今田美桜が救命医になる、クロスロード第一話。

結婚式に参列して、事故現場に遭遇する。

血まみれドレスで、救急車とともに出勤。

そのままオペに。マスクをしてても、目で表情がつたわる。磯村勇斗が、冷静な先輩医師。

患者を拾ってきちゃ困るよという戸次重幸に、花咲舞のようにお言葉返しをする。今回の戸次は、尻から糸を出さない。

患者は、一命をとりとめた。

横浜だから疲れても海があり、今田は勤務後のジョギングで過ぎた時間を振り切る。

海のそばには、小洒落たカフェもある。麻酔科医の船越英一郎爺は、ビールを呑んでゲップをもらす。

港には、船と青春がある。
若くて活きがよく目の大きい今田は、新米だがエネルギーだけはある。とにかく忙しい現場でカメラも揺れるが、若さで乗り切る。次々に患者が運びこまれる。今田は時にはウザがられても先輩の磯村が軌道修正し、船越爺が感情面のストレスを吸収する。
未熟だが熱量だけはある若手と頼れる職長、年寄りの熟練工とで現場は回っている。やくざ映画なら、鉄砲玉と若頭とオジキだ。これに若さを絆に救急隊員と交番巡査が引き寄せられて、地域医療を支えている。1時間たらずでも情報量の多い初回だったが、だれることのない脚本で期待できるシリーズだ。若いってすばらしい。

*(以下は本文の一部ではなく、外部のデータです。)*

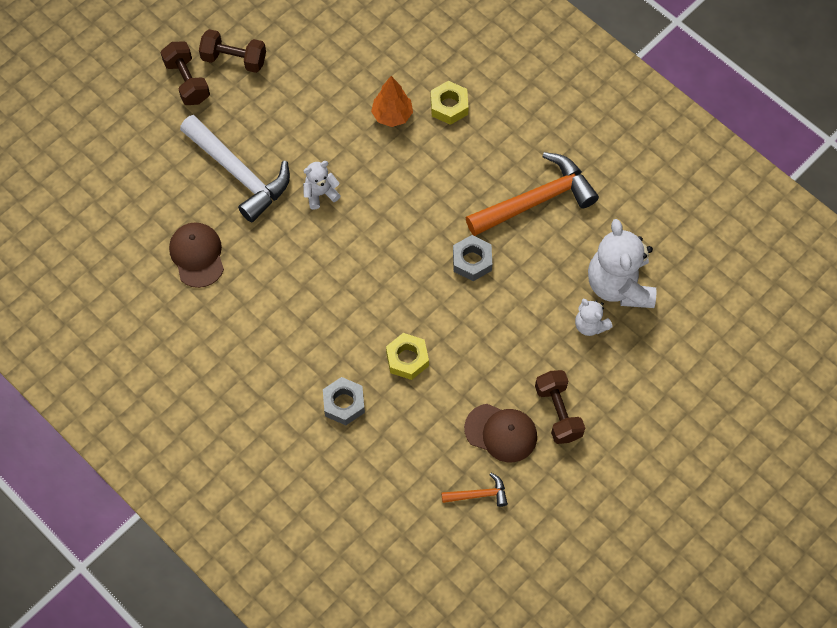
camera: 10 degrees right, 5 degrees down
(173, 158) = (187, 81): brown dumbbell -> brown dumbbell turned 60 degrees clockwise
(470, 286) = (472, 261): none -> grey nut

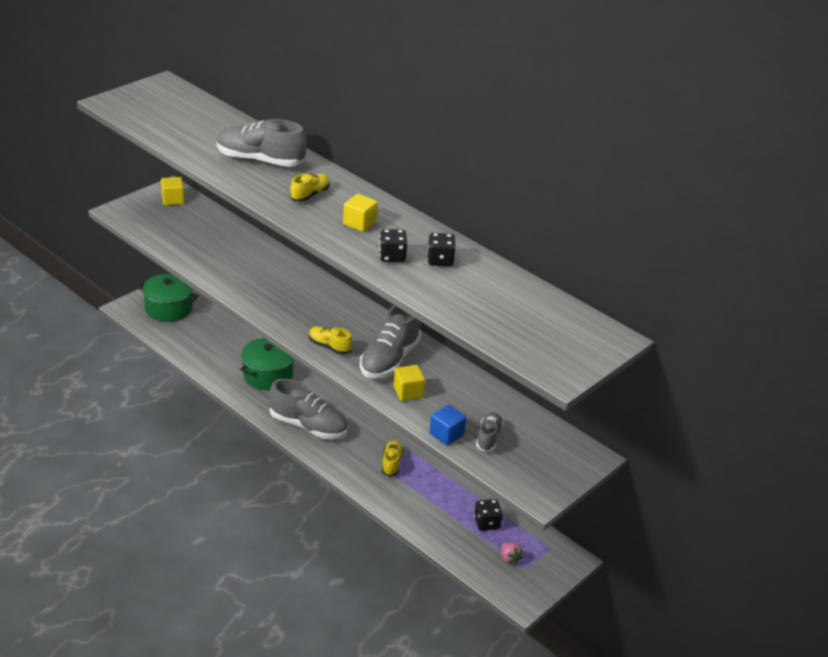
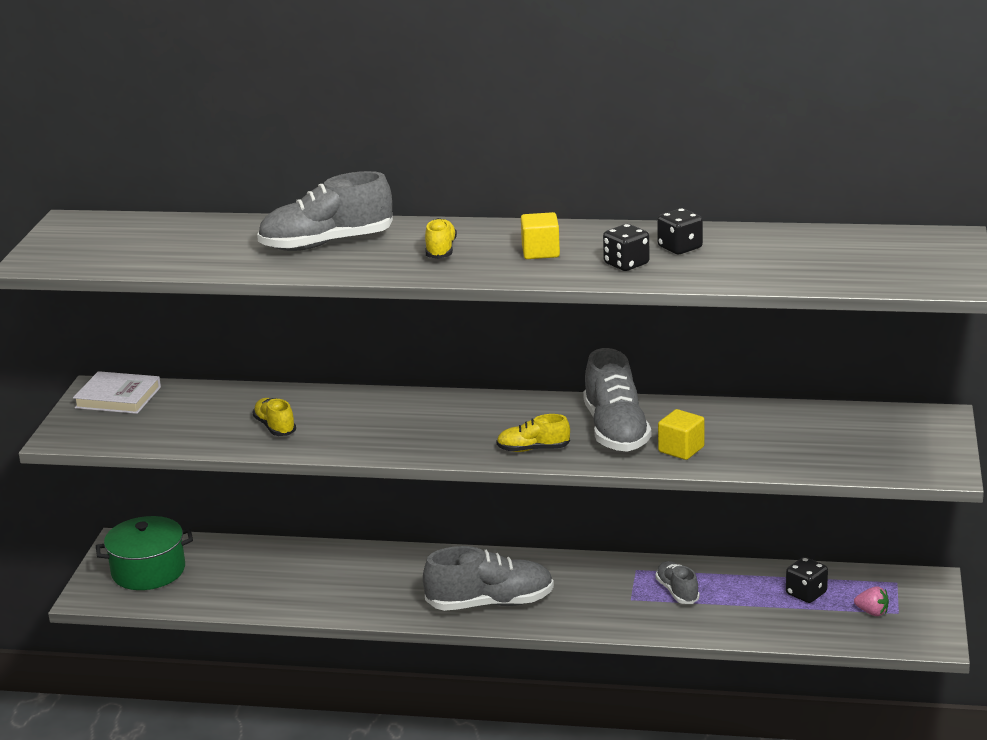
camera: 30 degrees left, 10 degrees down
(173, 200) = (118, 397): yellow cube -> white book
(268, 375) = (372, 578): green pot -> none
(391, 463) = (633, 591): yellow shoe -> yellow shoe (275, 427)
(446, 434) = (777, 466): blue cube -> none
(488, 438) = (821, 449): grey shoe -> grey shoe (677, 591)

さよならノワール初回は、現場がまだ回らない状態だ。留学経験もある変女子の北香那は初めての実務で、元マル暴の小池栄子と噛みあわない。ふたりが属する被害者支援係というのは、小芝の身元不明人相談室のような傍流の警察組織だ。実在するのかどうかは知らないが、被害者妻の北乃きいに自白強要する刑事にブレーキをかける役割を果たしている。
一見クリーンな組織だが、職場の雰囲気がノワールだ。勤務場所も、ネズミ走る池袋。小池は上司の渡部篤郎が失踪して配置転換となり、おまけに離婚して娘の親権は奪われている。井上由美子脚本であっても、なにか疲労感閉塞感がただよう。この現状からさよならして、ケイゾクのように化けるのだろうか。北の酔いどれ指導教授岡部たかしは、ひと筆で人間と関係性を描いてさすがだ。